3) WHERE is it attached, at the very base of the hair shaft I assume, and if so then,
4) won't it be detectable after your hair grows the slightest? To see one hair sprouting from scalp and then another hair or two branching off of it? 
5) Are you attaching REAL hair?

thanks

----------


## Sherlene

Unfortunately I have.  I thought it sounded like a great way to cover some areas that are thinning.  I have had 3 appointments now and should have somewhere around 1500 added hairs.  They do not stay attached to my hair and I bet out of the 1500 maybe I might have 100 left.  Which is a generous count.  The cost is close to $4,000.  I asked repeatedly about maintenance and that questions was skated around every time.  Now I know why.  For monthly maintenance adding 500 hairs it is $399.00 per month.  For 1,000 hairs it is $499.00 per month.  I would advise anyone thinking about Xtands to consider it very carefully.

----------


## Kansas

Wow! Thanks for the heads up!

----------


## Cuba2003

> Unfortunately I have.  I thought it sounded like a great way to cover some areas that are thinning.  I have had 3 appointments now and should have somewhere around 1500 added hairs.  They do not stay attached to my hair and I bet out of the 1500 maybe I might have 100 left.  Which is a generous count.  The cost is close to $4,000.  I asked repeatedly about maintenance and that questions was skated around every time.  Now I know why.  For monthly maintenance adding 500 hairs it is $399.00 per month.  For 1 ,000 hairs it is $499.00 per month.  I would advise anyone thinking about Xtands to consider it very carefully.
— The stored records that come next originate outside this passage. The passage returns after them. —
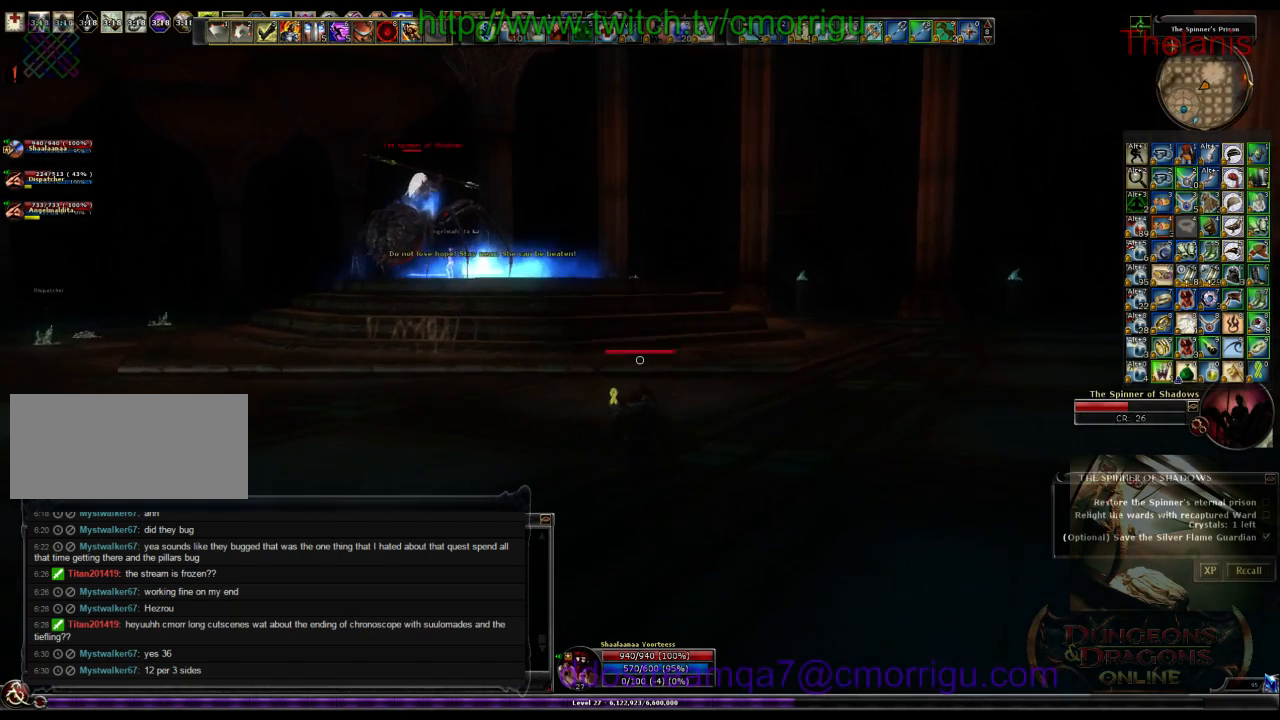
{"keys": ["w"], "events": []}
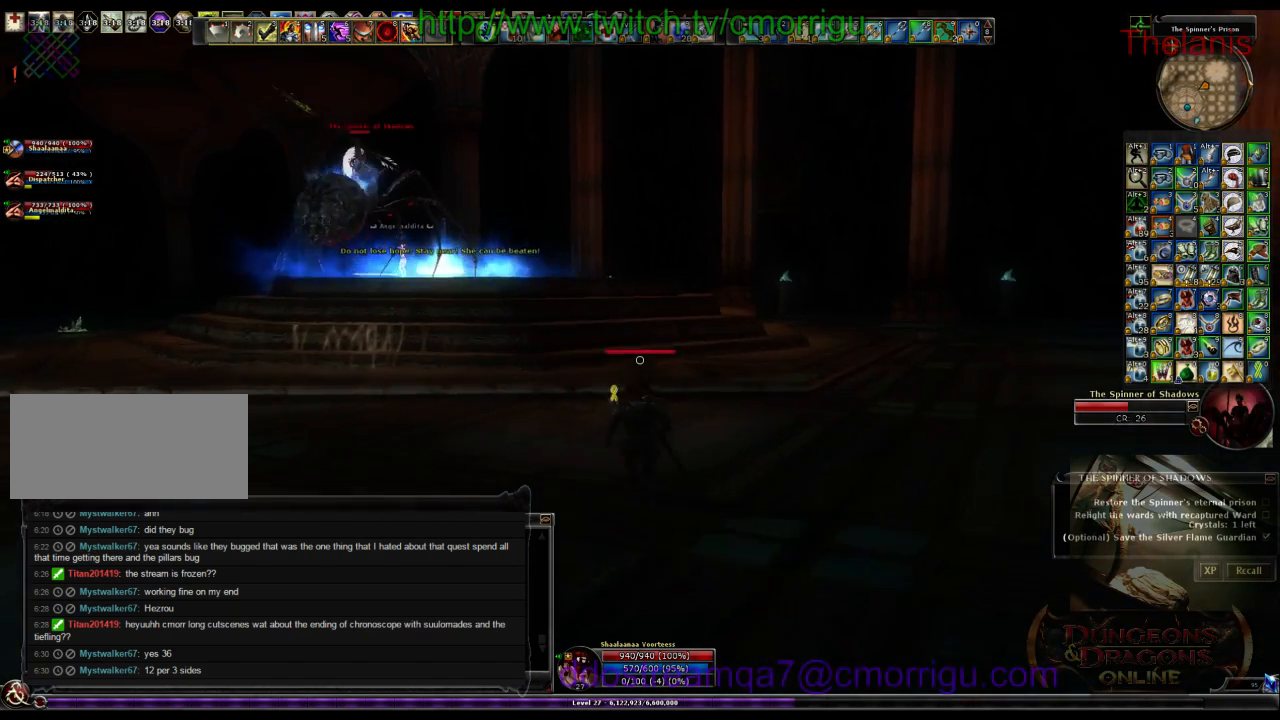
{"keys": ["w"], "events": []}
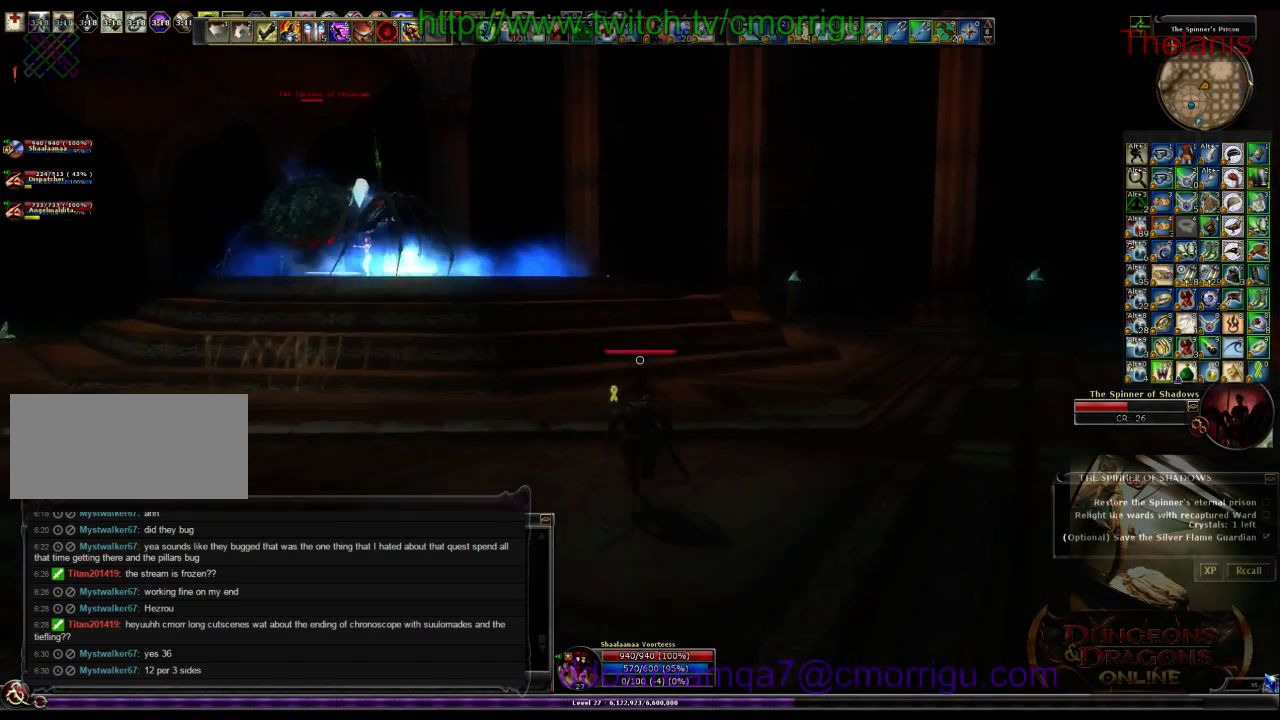
{"keys": ["w"], "events": []}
 Thanks for sharing this and I am thankful I read it before making an appointment,

----------


## staris

> Unfortunately I have.  I thought it sounded like a great way to cover some areas that are thinning.  I have had 3 appointments now and should have somewhere around 1500 added hairs.  They do not stay attached to my hair and I bet out of the 1500 maybe I might have 100 left.  Which is a generous count.  The cost is close to $4,000.  I asked repeatedly about maintenance and that questions was skated around every time.  Now I know why.  For monthly maintenance adding 500 hairs it is $399.00 per month.  For 1,000 hairs it is $499.00 per month.  I would advise anyone thinking about Xtands to consider it very carefully.


 Hi Sherlene,
  Thanks for the heads up on Xstrands.  This might sound like a commercial but I have come up with a solution.  My name is Ruxton Doubt and I have a patent and a patent pending on that solution.  I also have a video.  The patent can be viewed via google, but not the patent pending.  I will soon be looking for guinea pigs.  It sounds scary but the deeper you look into this the more obvious it is that this fixes thin hair the way it should be done.
  To picture the product I start with an analogy.  The purpose of this analogy is to paint a clear picture of the process to adding extra hair.  From the analogy I go straight to what the product is, how it works, why it works  .... etc.
The analogy:
Take a latex rubber balloon and cut off the "neck portion".  You now have a small latex rubber tube/sleeve.  Stretch this tube onto your finger.  It fits snugly just like a ring on your finger.  Now glue a bunch of hair onto that latex sleeve.  You now have a very hairy finger.
  We are now going to shrink this tube or hairy sleeve as I like to call it, down so small it would have to stretch to get onto a single strand of hair.  My patent pending shows a way of getting this hairy sleeve on really quick.  Since the latex rubber is similar to the latex rubber found in dish washing gloves it is bullet proof.  It has a vice grip on the host hair (remember the balloon on your finger) yet is very supple and pliable.  It bends with the movement of the hair growing out from your scalp.  It can carry 10 little buddies (supplemental hairs).  They can be your own hair such that the match is perfect.  The sleeves are about 1/6" long but the supplemental hairs stay attached to these sleeves like nobody's business. They are adjustable for when your hair grows out.
  The sleeve itself is impossible to see (it's covered with hair and smaller than the period at the end of this sentence).
  I had one last for a year on my forearm.  Call me wolfman.  I have pictures and a video of how the sleeve gets installed on a hair.
  I am not sure about the rules on forums in general (this is my first forum) but feel free to call me at 206-293-2274  ruxton doubt

----------


## BaldBearded

It's HCM, so you KNOW it has to be a huge ripoff!

----------


## isthiswhatitis17

Hello Sharlene! Would love some more information on this. I went for an appointment yesterday and was assured that xstrands do not interfere with the normal growth of hair - that i can continue with minoxidil and propecia and the overall health of my exisiting hair will only get better over time. 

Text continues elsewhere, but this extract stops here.